A US citizen who stole maps worth US $3 million must pay back about $2 million and return most of the maps he stole. He will also spend three and a half years in jail. E. Forbes Smiley III is a 50-year-old dealer in rare maps. Judge Arterton of the US federal court said that she had taken Smiley's remorse into consideration when sentencing him. He had also made the effort to return some of the stolen maps to the institutions he robbed. Smiley pleaded guilty to stealing 97 rare maps, worth about $3 million, from the British Library, and from leading US institutions.

The British Library was created in 1972 by combining the library departments of a number of different British institutions. To the general public, the best known of these is the library department of the British Museum. The Museum's Department of Printed Books was founded in 1753. This was also the year that the museum was founded. Over the next two hundred and fifty years, the library of the British Museum has grown into one of the largest in the world. Some of the great minds of the 20th century, including Marx, Lenin, George Bernard Shaw and Bertrand Russell, have studied in its reading room. So did Mr Smiley.

Smiley was convicted of 'razoring' books. This refers to the practice of borrowing a book from the collection and removing valuable parts of it with a razor. The book is then returned, usually with the attendants being totally unaware of the damage. Atlases of rare maps are especially vulnerable to the practice. British authorities say that Smiley razored the Apian map from a volume owned by Thomas Cranmer. Cranmer was a 16th century Archbishop of Canterbury. The map is significant because it is believed to be the first that shows America as a separate continent. The German cartographer Peter Apian drew it in 1520.

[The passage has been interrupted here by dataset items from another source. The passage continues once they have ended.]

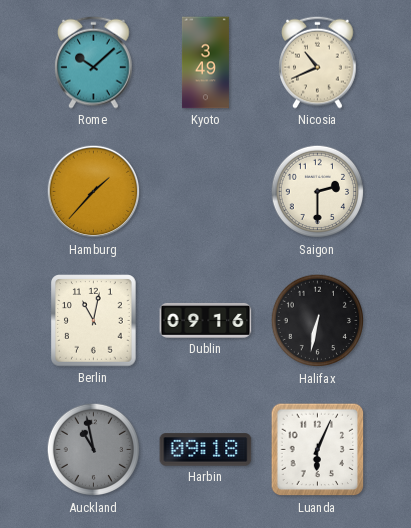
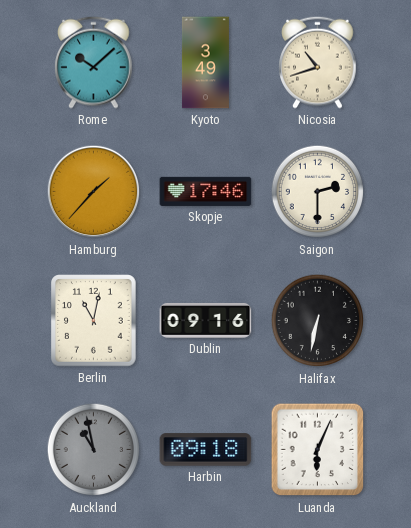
Nicosia: 10:41 -> 10:42
Skopje: none -> 17:46
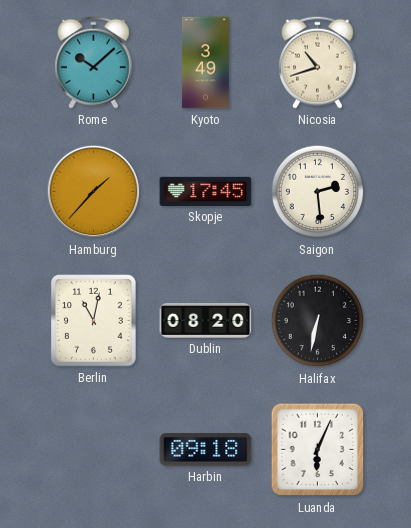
Skopje: 17:46 -> 17:45
Saigon: 2:30 -> 2:29
Dublin: 09:16 -> 08:20
Auckland: 10:58 -> none
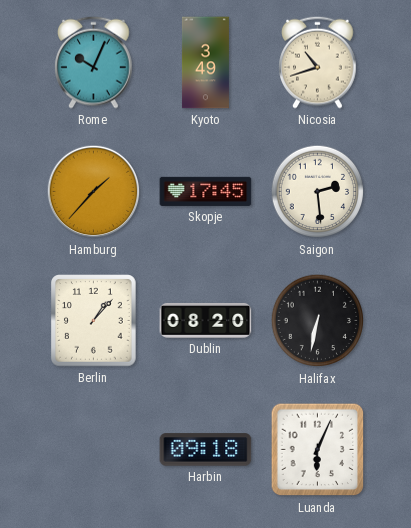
Rome: 10:08 -> 10:04
Berlin: 11:02 -> 1:07
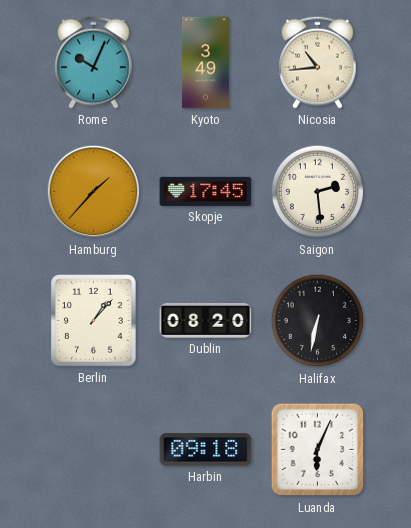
Nicosia: 10:42 -> 10:44
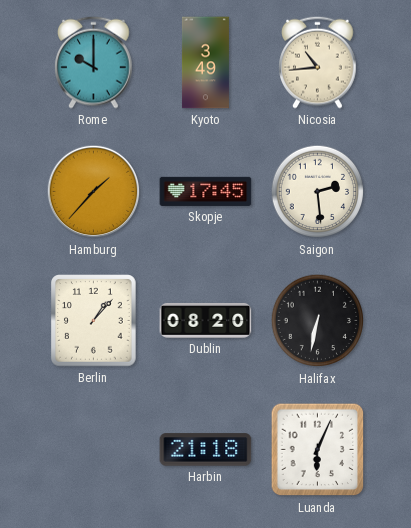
Rome: 10:04 -> 10:00
Harbin: 09:18 -> 21:18
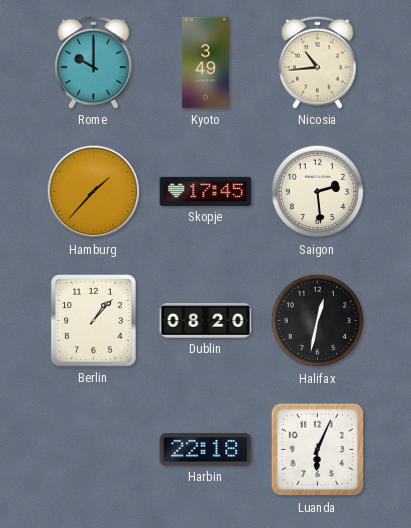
Halifax: 6:32 -> 12:32
Harbin: 21:18 -> 22:18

But library authorities are not satisfied with the sentence. Ahead of Smiley's sentencing, Robert Goldman, a lawyer retained by the British Library, had called for the dealer to be imprisoned for eight years. This is two to three years more than is called for in US sentencing guidelines. 'The harm caused by Smiley transcends monetary loss', Goldman said. Smiley, from Martha's Vineyard, Massachusetts, consulted about 33 books at the British Library between June 2004 and March 2005. He cut maps from only four. Only the Apian map has been found.

A rare first edition of Sir William Alexander's 1624 map of New England and Canada, and a 1578 map from George Best's A True Discourse of the Late Voyages of Martin Frobisher have been discovered in the collections of a London dealer and a US collector. Both men bought the maps from Smiley. They have not been returned to the library.